### Extract provided
○ ○ ○ ○

VIDEO NEWS RELEASE: UH scientists celebrate successful Mars rover landing

University of Hawaiʻi at Mānoa
Contact:
Sarah A. Fagents, (808) 224-5344
Researcher, Hawaii Institute of Geophysics and Planetology
Shiv K. Sharma, (808) 349-2909
Researcher, Hawaii Institute of Geophysics and Planetology
Posted: Feb 18, 2021

Francesca Cary
Francesca Cary
Sarah Fagents
Sarah Fagents
Watching the Mars rover landing.
Watching the Mars rover landing.
Watching the Mars rover landing.
Watching the Mars rover landing.

Link to video and sound (details below): https://bit.ly/3ufdYl8

WHAT: University of Hawaiʻi at Mānoa scientists watched as the most sophisticated rover ever sent to Mars successfully landed on the red planet via NASA TV. Now they will start operating scientific instruments to search for signs of ancient life. 

WHO: Sarah Fagents, a researcher at UH Mānoa’s Hawaiʻi Institute of Geophysics and Planetology (HIGP) and volcanologist with the Mastcam-Z camera team, Shiv Sharma, HIGP researcher and co-investigator on the SuperCam instrument team, Francesca Cary, a HIGP graduate student, and other UH scientists and graduate students.

WHEN: Thursday, February 18 at 10:55 a.m.

WHERE: University of Hawaiʻi at Mānoa, POST 544

HOW: Using scientific instruments, UH scientists will search for signs of ancient microbial life, characterize the planet’s geology and climate, and collect carefully selected rock and sediment samples for possible return to Earth by a future mission.

WHY: UH scientists will be operating the rover around Jezero Crater, roughly a 6-mile region for the next two years, to search for clues about past life on Mars. 

OTHER FACTS:

  • The landing site, Jezero Crater, once contained a lake that scientists think is one of the most ideal places to find evidence of ancient life.

  • Mastcam-Z is the mast-mounted multispectral stereo camera system that is equipped with a powerful zoom function—enabling the team to identify rocks, soils and other targets that deserve a closer look by other instruments.

  • The SuperCam instrument team will assist with detection of biosignatures—indicators that life existed in the distant past.

VIDEO BROLL: (1:32)

  • Scenes inside UH HIG awaiting landing

  • @1:05 it lands

SOUNDBITES:

Sarah Fagents, Hawaiʻi Institute of Geophysics and Planetology, Researcher (:15)

“I’m most excited to get over towards the delta deposits because that’s one of the outcrops, one of the areas, that have the greatest potential for containing sediments that have signs of ancient life in it. So I can’t wait to see what those deposits look like.”

Francesca Cary, Hawaiʻi Institute of Geophysics and Planetology, Graduate Student (:10)

“I’m excited that we’re going to be directly interacting with the surface of another planet, to me that is the most profound thing I can ever imagine doing, so I’m just excited to get roving.”

Shiv Sharma, Hawaiʻi Institute of Geophysics and Planetology, Researcher (:10)

“Yeah, it was very exciting, we have been waiting for that day for a long time. So everybody was so happy to see that it landed safely.”

○ ○ ○ ○

### Supplied data
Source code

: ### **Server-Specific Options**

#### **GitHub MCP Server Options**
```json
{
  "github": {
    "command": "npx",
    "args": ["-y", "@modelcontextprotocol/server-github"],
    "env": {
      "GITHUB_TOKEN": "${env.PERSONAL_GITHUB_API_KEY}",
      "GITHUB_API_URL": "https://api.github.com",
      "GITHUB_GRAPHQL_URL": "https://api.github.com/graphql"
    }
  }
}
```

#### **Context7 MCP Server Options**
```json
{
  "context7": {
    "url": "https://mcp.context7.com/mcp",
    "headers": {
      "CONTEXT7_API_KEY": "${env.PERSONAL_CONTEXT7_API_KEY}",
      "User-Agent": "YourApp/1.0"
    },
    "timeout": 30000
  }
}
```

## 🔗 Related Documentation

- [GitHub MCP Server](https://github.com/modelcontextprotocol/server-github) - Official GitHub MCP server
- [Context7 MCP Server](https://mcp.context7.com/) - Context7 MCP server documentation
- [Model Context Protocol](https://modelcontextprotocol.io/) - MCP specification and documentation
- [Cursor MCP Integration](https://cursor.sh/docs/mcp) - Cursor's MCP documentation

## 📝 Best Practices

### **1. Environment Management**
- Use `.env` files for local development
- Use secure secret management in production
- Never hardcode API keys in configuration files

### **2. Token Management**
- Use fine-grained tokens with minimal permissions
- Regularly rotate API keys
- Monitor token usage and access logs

○ ○ ○ ○

### Exercise instructions
**1.** Copy verbatim the stretch of the Mars rover news release from "Link to video" through "at 10:55 a.m.".
**2.** Based on the Mars rover news release, state whether each statement agrees with it, answering yes or no and quoting the deciding words: (a) Jezero Crater once held a lake. (b) UH scientists will operate the rover around Jezero Crater for the next five years. (c) Shiv Sharma is a co-investigator on the Mastcam-Z camera team.
**3.** According to the Mars rover news release, what does the zoom function of Mastcam-Z enable the team to do?

### Completed exercise
**1.**
Link to video and sound (details below): https://bit.ly/3ufdYl8

WHAT: University of Hawaiʻi at Mānoa scientists watched as the most sophisticated rover ever sent to Mars successfully landed on the red planet via NASA TV. Now they will start operating scientific instruments to search for signs of ancient life. 

WHO: Sarah Fagents, a researcher at UH Mānoa’s Hawaiʻi Institute of Geophysics and Planetology (HIGP) and volcanologist with the Mastcam-Z camera team, Shiv Sharma, HIGP researcher and co-investigator on the SuperCam instrument team, Francesca Cary, a HIGP graduate student, and other UH scientists and graduate students.

WHEN: Thursday, February 18 at 10:55 a.m.

**2.**
(a) Yes: "The landing site, Jezero Crater, once contained a lake"
(b) No: "for the next two years"
(c) No: "co-investigator on the SuperCam instrument team"

**3.** It enables the team to identify rocks, soils and other targets that deserve a closer look by other instruments.